Lactarius olympianus

Scientific classification
- Kingdom: Fungi
- Division: Basidiomycota
- Class: Agaricomycetes
- Order: Russulales
- Family: Russulaceae
- Genus: Lactarius
- Species: L. olympianus
- Binomial name: Lactarius olympianus Hesler & A.H. Sm.

= Lactarius olympianus =

- Genus: Lactarius
- Species: olympianus
- Authority: Hesler & A.H. Sm.

Species of fungus

Lactarius olympianus, commonly known as the olympic milk cap, is a species of mushroom in the family Russulaceae.

== Description ==
The cap of Lactarius olympianus is orange in color and about 5-10 centimeters in diameter. It is depressed, and frequently has concentric zones. The gills are yellowish or cream-colored, and sometimes stain brown. They are adnate to subdecurrent. The stipe is white in color and about 2-5 centimeters long and up to 2 centimeters wide. It bruises yellowish to brownish. The spore print is creamy.
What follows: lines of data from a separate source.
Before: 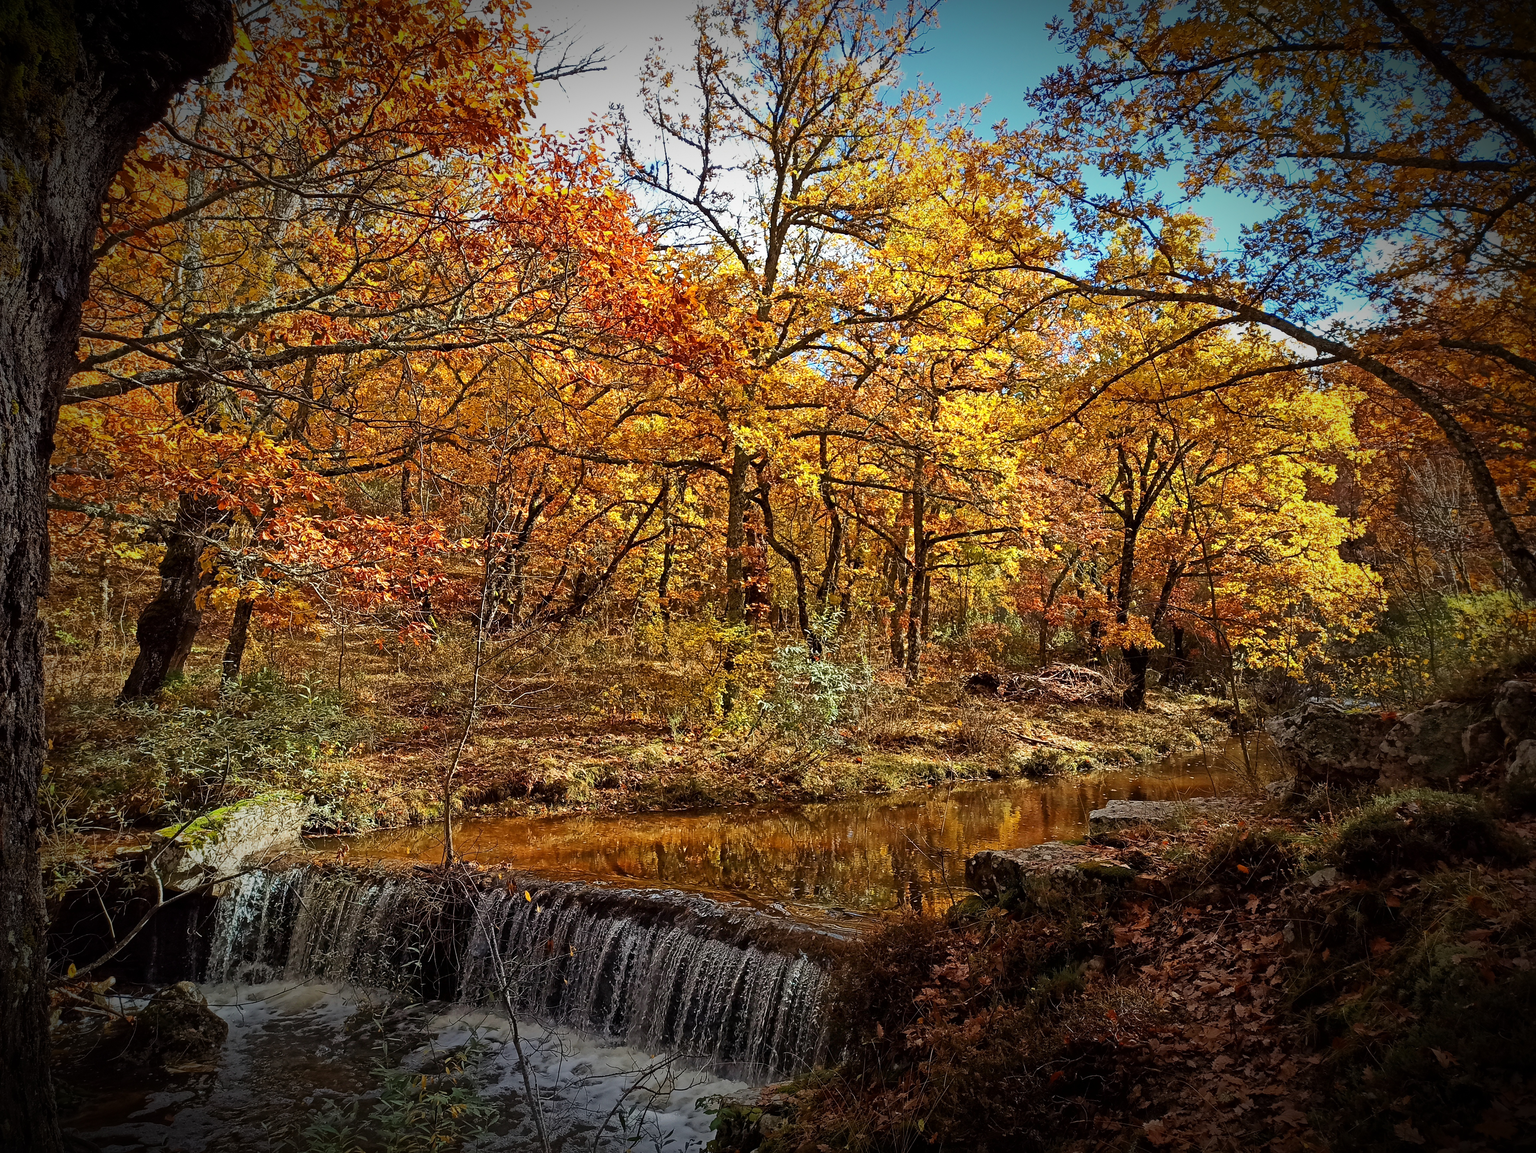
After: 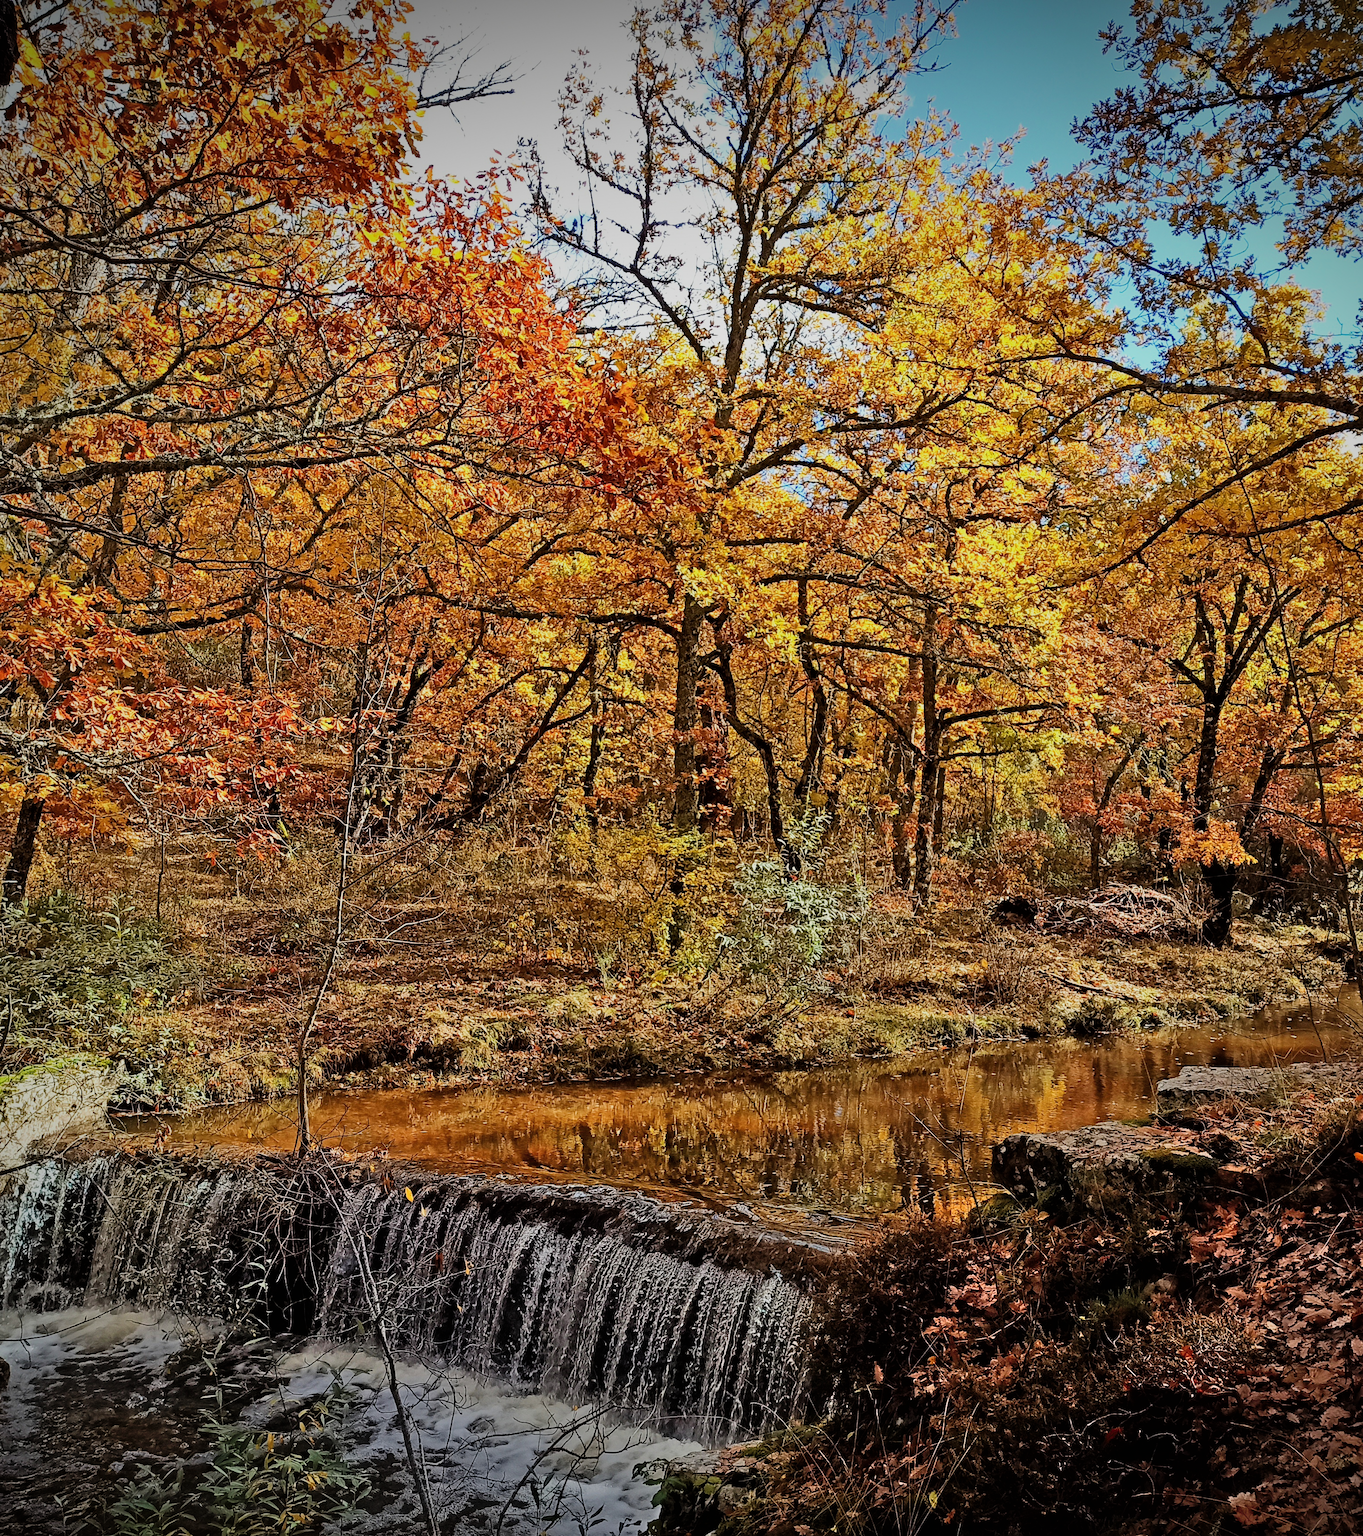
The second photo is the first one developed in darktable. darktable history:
crop and rotate: left 14.385%, right 18.948%
filmic rgb: black relative exposure -8.15 EV, white relative exposure 3.76 EV, hardness 4.46
tone equalizer: on, module defaults
shadows and highlights: shadows 52.34, highlights -28.23, soften with gaussian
When cut, this mushroom produces milky white latex. This mushroom has an acrid taste.

== Habitat and ecology ==
Lactarius olympianus is mycorrhizal and can be found in the Western United States. It grows under fir and spruce at high elevations. In the Cascades, it is more often found with fir on the western side and with Engelmann spruce on the eastern side.